DATASET EXCERPTS Start Marker
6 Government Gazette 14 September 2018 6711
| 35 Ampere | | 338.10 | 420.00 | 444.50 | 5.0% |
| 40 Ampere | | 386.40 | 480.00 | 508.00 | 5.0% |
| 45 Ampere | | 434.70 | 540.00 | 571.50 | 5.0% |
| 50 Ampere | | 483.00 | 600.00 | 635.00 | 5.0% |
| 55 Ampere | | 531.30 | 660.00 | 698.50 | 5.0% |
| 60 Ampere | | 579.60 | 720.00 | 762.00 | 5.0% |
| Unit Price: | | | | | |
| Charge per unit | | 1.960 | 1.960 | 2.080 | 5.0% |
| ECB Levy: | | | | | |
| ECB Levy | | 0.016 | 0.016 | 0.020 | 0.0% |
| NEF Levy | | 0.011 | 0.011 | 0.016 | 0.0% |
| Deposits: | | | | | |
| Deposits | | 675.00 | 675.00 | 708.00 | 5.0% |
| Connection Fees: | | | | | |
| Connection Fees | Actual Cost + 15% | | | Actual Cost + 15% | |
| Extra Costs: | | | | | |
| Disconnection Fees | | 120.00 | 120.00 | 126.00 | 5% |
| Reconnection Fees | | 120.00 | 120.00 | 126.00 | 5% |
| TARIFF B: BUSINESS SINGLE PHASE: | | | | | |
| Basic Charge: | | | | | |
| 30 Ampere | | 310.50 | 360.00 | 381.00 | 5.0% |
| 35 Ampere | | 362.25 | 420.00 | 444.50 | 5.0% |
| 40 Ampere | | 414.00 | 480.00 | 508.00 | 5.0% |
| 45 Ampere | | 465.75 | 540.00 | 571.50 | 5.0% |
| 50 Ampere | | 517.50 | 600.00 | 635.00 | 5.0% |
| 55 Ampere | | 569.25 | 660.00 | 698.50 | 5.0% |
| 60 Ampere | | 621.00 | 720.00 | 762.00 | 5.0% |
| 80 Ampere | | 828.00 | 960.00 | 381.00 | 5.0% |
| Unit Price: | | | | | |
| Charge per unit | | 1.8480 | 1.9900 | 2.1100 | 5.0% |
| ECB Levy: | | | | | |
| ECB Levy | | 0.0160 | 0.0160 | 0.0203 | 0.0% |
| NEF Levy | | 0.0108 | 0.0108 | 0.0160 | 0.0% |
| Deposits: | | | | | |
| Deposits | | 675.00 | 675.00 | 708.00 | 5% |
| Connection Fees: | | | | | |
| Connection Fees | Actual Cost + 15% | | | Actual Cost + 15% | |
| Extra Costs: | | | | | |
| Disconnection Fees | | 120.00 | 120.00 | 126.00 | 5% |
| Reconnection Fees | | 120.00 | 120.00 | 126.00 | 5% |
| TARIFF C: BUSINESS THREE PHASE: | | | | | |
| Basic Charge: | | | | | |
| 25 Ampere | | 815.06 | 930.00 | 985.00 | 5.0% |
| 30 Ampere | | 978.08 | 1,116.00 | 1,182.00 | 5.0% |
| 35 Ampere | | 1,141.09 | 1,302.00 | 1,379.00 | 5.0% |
DATASET EXCERPTS End Marker
WHAT NEEDS TO BE DONE.
Find the word "Deposits" in the entries, then copy out every line that has it.

ANSWER BOX.
| Deposits: | | | | | |
| Deposits | | 675.00 | 675.00 | 708.00 | 5.0% |
| Deposits: | | | | | |
| Deposits | | 675.00 | 675.00 | 708.00 | 5% |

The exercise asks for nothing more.